The following code shows how to read part of a file using the mmap command:

       addr = mmap(NULL, length + offset - pa_offset, PROT_READ,
                   MAP_PRIVATE, fd, pa_offset);
       if (addr == MAP_FAILED)
           handle_error("mmap");

       s = write(STDOUT_FILENO, addr + offset - pa_offset, length);
       if (s != length) {
           if (s == -1)
               handle_error("write");

If addr is a char*, how would I split the result into lines? Or is there a better way to read lines from a text file using mmap?

1

There are 1 best solutions below

0
On

It's unclear why you want to mmap the file in the first place. I suppose it is for performance, but unless you have determined through performance testing that your program does not run fast enough and that I/O on the file in question is a significant bottleneck for it, then such a step would be jumping the gun.
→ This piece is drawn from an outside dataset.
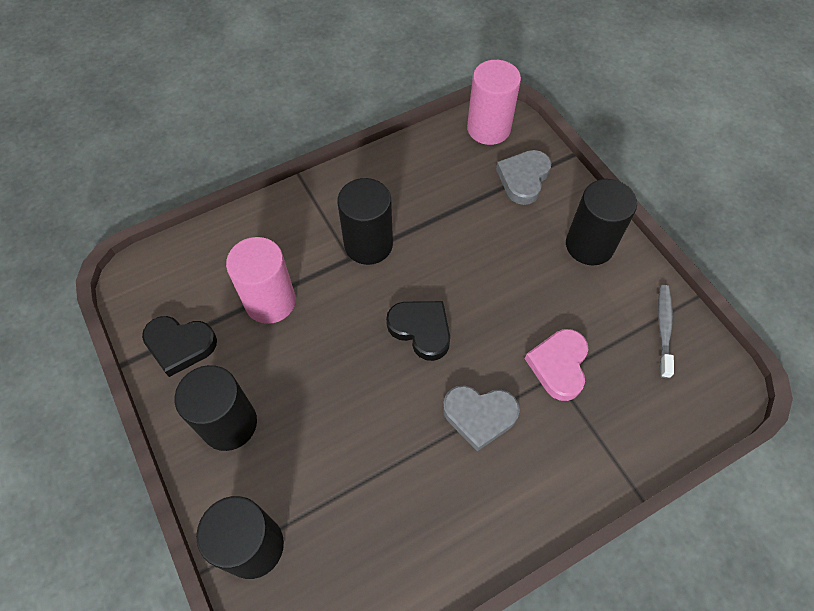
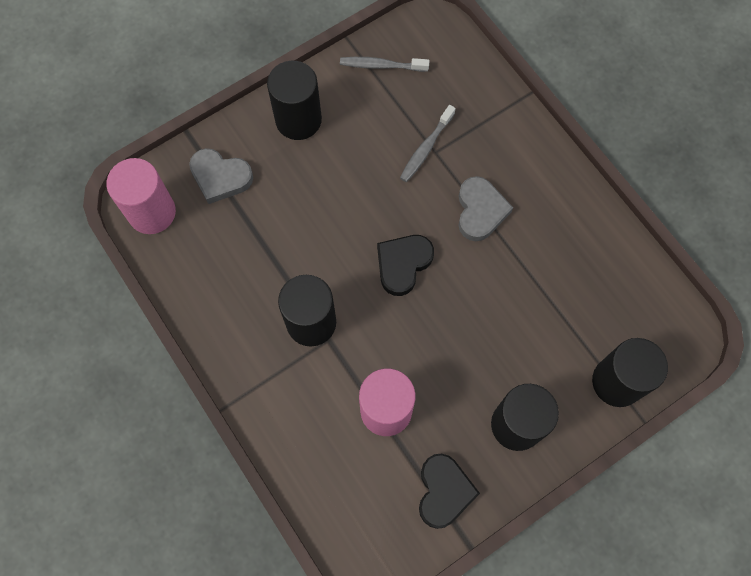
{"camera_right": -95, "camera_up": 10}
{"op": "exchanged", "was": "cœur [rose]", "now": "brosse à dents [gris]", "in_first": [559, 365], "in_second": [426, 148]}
Nevertheless, if you are determined to mmap the file, and you must also perform some form of line-by-line processing on it, then your alternatives for identifying line breaks are:

  1. examine the bytes to see which ones are line terminators.

Details depend on exactly what you want to do. You can be more efficient if you can test for newlines as you scan the data, but if necessary, then you can scan ahead of the current processing position to find the next line terminator, so as to know ahead of time where it is. You can write that as a simple loop, or you might find it convenient to use the memchr() function.

Do bear in mind, too, that you probably don't want to modify the data (and can't if you map it with PROT_READ, as you do), so you cannot expect to replace line terminators with string terminators unless you copy the data to a separate buffer. Also, the last line may or may not have a terminator. You will therefore need to exercise caution with the standard string functions.